▶ PROBLEM TO WORK ON:
Output a verbatim copy of the data, cut off after the line that contains "11 Febbraio 2016".

EXTRACTED MATERIAL START

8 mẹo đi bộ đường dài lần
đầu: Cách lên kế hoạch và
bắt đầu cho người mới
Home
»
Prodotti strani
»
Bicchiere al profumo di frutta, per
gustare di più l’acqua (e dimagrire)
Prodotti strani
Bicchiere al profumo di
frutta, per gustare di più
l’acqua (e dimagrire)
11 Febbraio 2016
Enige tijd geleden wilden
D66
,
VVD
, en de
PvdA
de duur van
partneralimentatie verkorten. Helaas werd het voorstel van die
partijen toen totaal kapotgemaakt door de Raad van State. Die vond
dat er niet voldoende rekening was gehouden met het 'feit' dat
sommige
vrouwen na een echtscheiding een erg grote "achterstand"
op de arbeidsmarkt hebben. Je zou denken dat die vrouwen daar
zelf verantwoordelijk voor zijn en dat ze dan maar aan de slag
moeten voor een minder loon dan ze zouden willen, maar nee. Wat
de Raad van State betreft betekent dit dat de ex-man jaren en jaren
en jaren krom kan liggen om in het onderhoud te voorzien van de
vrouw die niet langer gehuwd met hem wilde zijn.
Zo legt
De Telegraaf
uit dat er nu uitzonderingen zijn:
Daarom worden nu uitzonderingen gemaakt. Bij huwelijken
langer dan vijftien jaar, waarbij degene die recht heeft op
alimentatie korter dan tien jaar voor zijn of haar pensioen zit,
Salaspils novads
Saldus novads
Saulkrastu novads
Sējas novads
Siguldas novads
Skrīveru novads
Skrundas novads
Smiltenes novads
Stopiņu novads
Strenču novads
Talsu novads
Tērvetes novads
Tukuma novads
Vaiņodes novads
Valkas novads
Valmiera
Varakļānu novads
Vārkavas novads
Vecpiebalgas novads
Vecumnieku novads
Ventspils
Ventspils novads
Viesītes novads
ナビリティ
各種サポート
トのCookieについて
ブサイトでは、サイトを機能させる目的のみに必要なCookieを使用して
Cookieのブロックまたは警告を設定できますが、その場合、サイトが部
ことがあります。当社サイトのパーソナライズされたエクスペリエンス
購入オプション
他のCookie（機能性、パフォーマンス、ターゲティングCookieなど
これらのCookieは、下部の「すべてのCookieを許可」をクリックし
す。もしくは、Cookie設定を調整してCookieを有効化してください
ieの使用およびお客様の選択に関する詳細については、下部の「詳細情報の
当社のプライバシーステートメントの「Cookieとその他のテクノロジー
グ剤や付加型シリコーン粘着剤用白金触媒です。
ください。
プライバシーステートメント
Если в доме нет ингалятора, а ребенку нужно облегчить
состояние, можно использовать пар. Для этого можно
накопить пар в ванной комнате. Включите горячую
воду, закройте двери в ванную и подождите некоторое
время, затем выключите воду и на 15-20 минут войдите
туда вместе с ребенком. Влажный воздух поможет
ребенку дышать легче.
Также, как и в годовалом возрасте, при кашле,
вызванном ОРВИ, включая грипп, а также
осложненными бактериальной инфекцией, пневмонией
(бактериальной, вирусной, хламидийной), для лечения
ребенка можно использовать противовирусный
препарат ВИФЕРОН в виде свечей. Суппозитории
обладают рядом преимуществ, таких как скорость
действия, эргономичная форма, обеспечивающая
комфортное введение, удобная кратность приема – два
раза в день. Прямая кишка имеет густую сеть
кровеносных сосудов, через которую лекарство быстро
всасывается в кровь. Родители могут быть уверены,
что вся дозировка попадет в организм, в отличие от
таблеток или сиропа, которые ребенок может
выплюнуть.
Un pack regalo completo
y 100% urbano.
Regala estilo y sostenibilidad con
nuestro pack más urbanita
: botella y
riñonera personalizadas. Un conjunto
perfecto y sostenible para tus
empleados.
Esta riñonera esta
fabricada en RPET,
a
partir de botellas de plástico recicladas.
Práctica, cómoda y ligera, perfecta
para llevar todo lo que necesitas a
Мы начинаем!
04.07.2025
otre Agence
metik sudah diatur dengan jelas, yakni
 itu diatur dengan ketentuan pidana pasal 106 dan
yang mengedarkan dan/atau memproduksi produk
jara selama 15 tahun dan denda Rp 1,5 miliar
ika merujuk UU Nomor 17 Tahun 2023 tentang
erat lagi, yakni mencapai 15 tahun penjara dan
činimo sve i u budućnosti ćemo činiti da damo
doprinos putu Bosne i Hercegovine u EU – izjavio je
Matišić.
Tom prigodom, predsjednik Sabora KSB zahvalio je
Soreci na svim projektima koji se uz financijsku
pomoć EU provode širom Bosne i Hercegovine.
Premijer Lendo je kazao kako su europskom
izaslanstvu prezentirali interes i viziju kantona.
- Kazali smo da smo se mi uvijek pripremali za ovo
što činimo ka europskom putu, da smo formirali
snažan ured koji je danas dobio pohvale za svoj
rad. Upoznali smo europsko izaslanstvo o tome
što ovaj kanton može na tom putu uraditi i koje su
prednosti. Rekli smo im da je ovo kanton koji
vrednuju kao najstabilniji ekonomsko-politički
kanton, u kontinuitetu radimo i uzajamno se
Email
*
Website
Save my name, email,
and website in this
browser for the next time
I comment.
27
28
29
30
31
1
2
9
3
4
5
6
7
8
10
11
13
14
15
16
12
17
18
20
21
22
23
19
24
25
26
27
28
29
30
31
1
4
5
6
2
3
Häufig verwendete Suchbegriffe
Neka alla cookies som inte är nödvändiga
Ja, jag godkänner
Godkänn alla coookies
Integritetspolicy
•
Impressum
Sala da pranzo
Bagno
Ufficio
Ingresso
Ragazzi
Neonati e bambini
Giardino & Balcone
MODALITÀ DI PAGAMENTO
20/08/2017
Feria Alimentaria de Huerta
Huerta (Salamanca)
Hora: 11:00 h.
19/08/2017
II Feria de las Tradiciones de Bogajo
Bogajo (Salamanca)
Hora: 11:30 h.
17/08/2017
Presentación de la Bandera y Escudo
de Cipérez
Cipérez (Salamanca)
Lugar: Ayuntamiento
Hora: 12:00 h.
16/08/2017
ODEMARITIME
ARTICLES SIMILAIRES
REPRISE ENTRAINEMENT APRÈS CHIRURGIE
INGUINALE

EXTRACTED MATERIAL END

▶ SOLVED EXERCISE:
8 mẹo đi bộ đường dài lần
đầu: Cách lên kế hoạch và
bắt đầu cho người mới
Home
»
Prodotti strani
»
Bicchiere al profumo di frutta, per
gustare di più l’acqua (e dimagrire)
Prodotti strani
Bicchiere al profumo di
frutta, per gustare di più
l’acqua (e dimagrire)
11 Febbraio 2016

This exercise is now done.